Le prétexte religieux couramment servi par ceux qui font mendier les talibés ne tiendrait pas la route au regard des préceptes de l’islam concernant les enfants.
«Démystifier les préjugés et assertions qui veulent faire valider, reconnaître et admettre la mendicité des enfants des écoles coraniques par l’islam.» C’est l’objectif général que se fixent les animateurs du Partenariat pour le retrait et la réinsertion des enfants de la rue (Parrer) en initiant, hier à Dakar, un atelier de «restitution de l’argumentaire religieux» sur la mendicité chez les talibés (apprenants du Coran).

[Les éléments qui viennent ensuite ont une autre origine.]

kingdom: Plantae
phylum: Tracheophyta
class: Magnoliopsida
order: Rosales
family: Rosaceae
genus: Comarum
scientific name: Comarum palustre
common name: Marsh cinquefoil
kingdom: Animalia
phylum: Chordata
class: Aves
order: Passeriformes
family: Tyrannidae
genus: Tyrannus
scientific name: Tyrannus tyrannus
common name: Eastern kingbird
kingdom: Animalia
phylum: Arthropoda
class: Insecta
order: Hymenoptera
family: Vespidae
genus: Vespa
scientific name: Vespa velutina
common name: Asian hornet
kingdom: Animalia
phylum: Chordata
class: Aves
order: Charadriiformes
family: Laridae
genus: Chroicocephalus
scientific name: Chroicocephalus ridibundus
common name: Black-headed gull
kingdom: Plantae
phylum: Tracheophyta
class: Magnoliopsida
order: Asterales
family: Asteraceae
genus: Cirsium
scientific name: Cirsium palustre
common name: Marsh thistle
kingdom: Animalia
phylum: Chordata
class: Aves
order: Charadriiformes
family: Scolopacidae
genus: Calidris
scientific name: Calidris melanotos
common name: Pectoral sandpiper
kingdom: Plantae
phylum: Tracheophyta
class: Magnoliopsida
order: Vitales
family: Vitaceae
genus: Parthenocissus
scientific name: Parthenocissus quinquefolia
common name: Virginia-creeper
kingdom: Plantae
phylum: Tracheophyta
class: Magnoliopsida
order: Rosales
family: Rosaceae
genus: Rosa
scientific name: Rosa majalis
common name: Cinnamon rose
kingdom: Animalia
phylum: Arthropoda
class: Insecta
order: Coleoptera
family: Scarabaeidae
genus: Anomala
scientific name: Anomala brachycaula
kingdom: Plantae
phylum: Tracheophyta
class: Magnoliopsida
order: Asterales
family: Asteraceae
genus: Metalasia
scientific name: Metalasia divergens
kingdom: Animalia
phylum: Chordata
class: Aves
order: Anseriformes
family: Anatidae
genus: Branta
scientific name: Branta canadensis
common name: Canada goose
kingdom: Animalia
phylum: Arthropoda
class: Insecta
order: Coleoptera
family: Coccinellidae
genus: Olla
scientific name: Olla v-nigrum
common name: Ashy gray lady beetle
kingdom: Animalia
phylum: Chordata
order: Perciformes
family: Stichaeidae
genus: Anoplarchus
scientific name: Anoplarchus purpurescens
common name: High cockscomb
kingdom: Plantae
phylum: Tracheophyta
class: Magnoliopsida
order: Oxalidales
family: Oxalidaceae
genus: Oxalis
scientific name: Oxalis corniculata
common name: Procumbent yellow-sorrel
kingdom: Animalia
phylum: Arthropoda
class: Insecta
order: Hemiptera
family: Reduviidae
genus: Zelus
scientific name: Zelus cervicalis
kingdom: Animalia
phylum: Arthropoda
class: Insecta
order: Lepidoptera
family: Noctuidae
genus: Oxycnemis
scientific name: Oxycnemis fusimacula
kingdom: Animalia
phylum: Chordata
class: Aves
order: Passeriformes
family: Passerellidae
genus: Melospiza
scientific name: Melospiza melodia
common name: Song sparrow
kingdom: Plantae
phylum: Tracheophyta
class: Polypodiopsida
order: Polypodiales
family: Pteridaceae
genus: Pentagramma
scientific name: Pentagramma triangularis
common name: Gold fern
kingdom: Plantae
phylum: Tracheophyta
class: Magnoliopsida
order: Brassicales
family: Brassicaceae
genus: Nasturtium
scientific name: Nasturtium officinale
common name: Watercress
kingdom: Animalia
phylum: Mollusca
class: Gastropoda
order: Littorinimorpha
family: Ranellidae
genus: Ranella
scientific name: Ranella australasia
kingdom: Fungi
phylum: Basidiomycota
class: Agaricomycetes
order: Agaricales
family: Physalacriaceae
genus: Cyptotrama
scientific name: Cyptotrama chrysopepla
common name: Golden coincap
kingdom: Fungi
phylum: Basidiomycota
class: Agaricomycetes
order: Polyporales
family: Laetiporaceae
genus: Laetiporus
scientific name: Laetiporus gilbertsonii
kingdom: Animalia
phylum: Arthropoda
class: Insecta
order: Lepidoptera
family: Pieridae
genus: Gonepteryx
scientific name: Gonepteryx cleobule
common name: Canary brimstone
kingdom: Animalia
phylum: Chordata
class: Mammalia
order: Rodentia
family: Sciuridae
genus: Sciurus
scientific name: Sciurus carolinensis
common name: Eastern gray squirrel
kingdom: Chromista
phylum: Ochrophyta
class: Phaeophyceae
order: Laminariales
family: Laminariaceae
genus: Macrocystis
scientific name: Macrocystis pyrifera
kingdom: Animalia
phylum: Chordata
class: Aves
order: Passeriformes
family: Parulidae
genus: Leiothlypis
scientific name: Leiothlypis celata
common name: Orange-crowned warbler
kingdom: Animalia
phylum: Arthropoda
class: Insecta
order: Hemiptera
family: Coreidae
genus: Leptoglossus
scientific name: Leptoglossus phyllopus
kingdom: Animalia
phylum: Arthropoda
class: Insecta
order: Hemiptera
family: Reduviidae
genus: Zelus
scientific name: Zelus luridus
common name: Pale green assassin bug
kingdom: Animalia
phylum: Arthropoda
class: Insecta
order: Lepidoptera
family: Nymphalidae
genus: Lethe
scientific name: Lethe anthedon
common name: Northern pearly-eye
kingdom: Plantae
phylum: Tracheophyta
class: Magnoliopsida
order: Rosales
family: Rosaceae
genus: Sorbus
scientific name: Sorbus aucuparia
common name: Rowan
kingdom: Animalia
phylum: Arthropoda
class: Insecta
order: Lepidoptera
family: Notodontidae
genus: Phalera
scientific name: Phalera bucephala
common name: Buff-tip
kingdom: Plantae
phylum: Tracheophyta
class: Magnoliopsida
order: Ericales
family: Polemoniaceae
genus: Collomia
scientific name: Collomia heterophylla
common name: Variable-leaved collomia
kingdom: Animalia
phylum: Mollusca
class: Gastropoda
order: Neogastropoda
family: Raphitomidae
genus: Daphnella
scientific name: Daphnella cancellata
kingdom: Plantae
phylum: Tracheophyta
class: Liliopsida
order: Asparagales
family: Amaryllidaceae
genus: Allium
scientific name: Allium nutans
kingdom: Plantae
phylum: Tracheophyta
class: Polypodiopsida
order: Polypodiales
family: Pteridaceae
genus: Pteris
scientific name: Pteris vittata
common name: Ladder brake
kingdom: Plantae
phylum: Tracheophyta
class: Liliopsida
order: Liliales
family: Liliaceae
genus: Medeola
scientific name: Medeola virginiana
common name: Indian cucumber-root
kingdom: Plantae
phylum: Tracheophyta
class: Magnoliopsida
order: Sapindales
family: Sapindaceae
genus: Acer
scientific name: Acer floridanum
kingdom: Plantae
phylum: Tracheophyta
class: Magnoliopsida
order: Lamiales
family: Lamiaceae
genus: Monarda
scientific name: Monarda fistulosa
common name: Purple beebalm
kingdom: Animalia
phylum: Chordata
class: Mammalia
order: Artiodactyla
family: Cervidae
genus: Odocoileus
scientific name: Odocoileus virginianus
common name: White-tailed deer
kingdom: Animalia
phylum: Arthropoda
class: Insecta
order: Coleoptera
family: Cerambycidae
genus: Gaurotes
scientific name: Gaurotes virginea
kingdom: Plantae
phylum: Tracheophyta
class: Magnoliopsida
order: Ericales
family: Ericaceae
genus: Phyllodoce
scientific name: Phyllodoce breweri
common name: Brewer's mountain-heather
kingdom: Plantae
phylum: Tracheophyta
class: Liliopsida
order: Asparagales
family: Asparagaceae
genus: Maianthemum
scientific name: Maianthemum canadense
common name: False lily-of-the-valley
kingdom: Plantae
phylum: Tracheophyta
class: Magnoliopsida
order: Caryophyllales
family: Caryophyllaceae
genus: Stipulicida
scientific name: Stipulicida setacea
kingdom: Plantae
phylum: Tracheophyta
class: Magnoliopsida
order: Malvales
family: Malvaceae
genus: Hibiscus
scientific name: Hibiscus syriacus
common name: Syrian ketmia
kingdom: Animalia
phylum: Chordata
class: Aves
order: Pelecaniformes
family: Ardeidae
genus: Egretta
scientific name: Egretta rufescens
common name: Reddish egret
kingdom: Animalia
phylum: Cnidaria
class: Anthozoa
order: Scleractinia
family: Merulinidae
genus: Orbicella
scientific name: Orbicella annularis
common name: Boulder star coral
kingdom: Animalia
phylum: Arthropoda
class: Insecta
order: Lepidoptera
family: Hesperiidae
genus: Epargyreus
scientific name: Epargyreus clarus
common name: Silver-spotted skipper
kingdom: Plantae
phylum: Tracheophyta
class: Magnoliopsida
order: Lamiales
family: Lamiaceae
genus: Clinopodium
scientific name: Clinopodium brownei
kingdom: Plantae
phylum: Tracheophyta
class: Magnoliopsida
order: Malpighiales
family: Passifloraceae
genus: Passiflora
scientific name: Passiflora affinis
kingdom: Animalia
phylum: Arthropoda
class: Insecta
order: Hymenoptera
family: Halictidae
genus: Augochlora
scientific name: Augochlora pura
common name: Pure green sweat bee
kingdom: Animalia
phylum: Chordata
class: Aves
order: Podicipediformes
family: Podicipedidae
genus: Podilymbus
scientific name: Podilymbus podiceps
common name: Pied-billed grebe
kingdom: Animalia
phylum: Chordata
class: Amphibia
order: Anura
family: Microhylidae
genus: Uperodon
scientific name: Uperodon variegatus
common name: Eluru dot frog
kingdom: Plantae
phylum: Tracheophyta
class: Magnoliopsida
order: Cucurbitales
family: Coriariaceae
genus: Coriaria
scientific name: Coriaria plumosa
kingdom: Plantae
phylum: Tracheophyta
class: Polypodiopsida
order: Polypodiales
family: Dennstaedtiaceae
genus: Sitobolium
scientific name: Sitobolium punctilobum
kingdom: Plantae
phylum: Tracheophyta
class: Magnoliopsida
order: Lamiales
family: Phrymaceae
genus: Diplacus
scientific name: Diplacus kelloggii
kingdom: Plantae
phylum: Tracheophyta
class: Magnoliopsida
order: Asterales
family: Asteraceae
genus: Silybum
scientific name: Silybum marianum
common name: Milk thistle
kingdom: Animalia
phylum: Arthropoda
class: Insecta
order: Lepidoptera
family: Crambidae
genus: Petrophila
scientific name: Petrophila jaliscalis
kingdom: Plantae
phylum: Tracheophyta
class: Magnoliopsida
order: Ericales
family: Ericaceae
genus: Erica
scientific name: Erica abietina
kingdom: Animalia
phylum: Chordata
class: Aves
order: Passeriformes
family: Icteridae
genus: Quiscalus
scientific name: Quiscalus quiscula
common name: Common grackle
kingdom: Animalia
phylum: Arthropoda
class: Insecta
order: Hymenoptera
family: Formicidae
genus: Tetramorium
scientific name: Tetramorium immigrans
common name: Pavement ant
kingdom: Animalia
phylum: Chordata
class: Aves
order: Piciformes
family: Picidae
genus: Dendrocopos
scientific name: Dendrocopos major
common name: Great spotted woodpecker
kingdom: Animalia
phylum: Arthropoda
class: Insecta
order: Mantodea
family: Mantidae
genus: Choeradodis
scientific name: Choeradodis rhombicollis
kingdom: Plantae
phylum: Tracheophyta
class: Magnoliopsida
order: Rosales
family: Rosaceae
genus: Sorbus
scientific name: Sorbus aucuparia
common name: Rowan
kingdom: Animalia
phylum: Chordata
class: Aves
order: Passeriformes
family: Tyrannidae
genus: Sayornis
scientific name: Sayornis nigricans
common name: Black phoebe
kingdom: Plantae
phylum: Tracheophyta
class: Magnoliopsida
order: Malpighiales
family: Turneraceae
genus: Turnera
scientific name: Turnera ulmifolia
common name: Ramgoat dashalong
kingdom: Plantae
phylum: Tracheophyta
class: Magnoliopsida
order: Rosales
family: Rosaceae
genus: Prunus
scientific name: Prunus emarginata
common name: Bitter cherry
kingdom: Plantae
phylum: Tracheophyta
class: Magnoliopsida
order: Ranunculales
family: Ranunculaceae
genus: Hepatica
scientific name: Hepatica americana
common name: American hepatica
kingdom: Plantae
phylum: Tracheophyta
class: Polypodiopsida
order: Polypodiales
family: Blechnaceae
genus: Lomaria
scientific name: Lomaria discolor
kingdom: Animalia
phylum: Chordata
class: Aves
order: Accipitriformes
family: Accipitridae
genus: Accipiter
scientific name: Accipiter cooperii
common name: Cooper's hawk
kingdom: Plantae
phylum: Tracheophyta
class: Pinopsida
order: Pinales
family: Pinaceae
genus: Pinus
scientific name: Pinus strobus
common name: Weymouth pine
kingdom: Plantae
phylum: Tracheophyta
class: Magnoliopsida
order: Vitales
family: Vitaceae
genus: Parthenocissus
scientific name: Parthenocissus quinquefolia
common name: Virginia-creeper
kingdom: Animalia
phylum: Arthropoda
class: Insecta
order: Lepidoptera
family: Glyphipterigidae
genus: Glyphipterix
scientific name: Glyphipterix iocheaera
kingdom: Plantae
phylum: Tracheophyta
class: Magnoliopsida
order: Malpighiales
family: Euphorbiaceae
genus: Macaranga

Selon le document de référence soumis aux participants (maîtres coraniques, guides religieux, etc.), en 2007, 90% des enfants de la rue ou enfants mendiants (environ 7800) recensés à Dakar «déclarent être des talibés». La même source ajoute que ces enfants passent «plus de 6 heures dans les rues en train de mendier». Et, poursuit le document du Parrer, «le prétexte couramment servi par ceux qui les font mendier est celui d’une socialisation et d’une éducation à l’humilité et à l’endurance que l’islam aurait encouragées». Pour les responsables du Parrer, il importe donc de recourir aux enseignements de la religion pour éclairer l’opinion, les pouvoirs publics et toutes les parties prenantes des obligations et responsabilités envers ces enfants. Ces derniers, souligne-t-on, sont «des ‘’projets’’ de Dieu pour la continuation de l’humanité dans l’équité et l’éthique, comme il est stipulé dans la Sourate an-Nahl, verset 90».
Ainsi, les participants à la rencontre d’hier ont essayé tant bien que mal de présenter les causes de la mendicité chez les talibés, de situer les responsabilités, mais aussi de proposer des solutions. Pour ce qui est des causes, d’aucuns ont indexé un manque d’organisation des maîtres des écoles coraniques. D’après l’imam Aziz Kébé, islamologue et professeur à l’université publique de Dakar (Ucad), par ailleurs consultant du Parrer, «les maîtres de daaras doivent s’organiser comme l’ont fait les médecins, les avocats, les architectes et tous les autres corps de métier». Il indique qu’«il doit y avoir une cartographie et une traçabilité des daaras». Il a aussi suggéré l’établissement d’une charte pour définir qui peut être un « serigne daara » et qui a le droit de fonder un « daara ».
À en croire toujours M. Kébé, les maîtres coraniques «confondent humanité et humiliation ; c’est par humanité que les ‘serignes’ demandaient aux talibés de faire la quête aux heures de repas, mais ce n’était pas parce qu’ils n’avaient pas de quoi manger». Mais la tournure de la pratique l’amène à penser qu’il y a quelque part une volonté pécuniaire qui anime ces « serignes daaras ». L’islamologue soutient en outre que les responsabilités sont partagées entre les parents, les maîtres des écoles coraniques et l’Etat sénégalais.
Les solutions proposées de façon générale sont l’organisation du secteur de l’école coranique, l’allocation de subventions pour ces écoles, leur modernisation, l’octroi de terres arables aux maîtres coraniques ainsi que la création d’un mouvement qui aura pour rôle de conscientiser les populations sur le sort des enfants.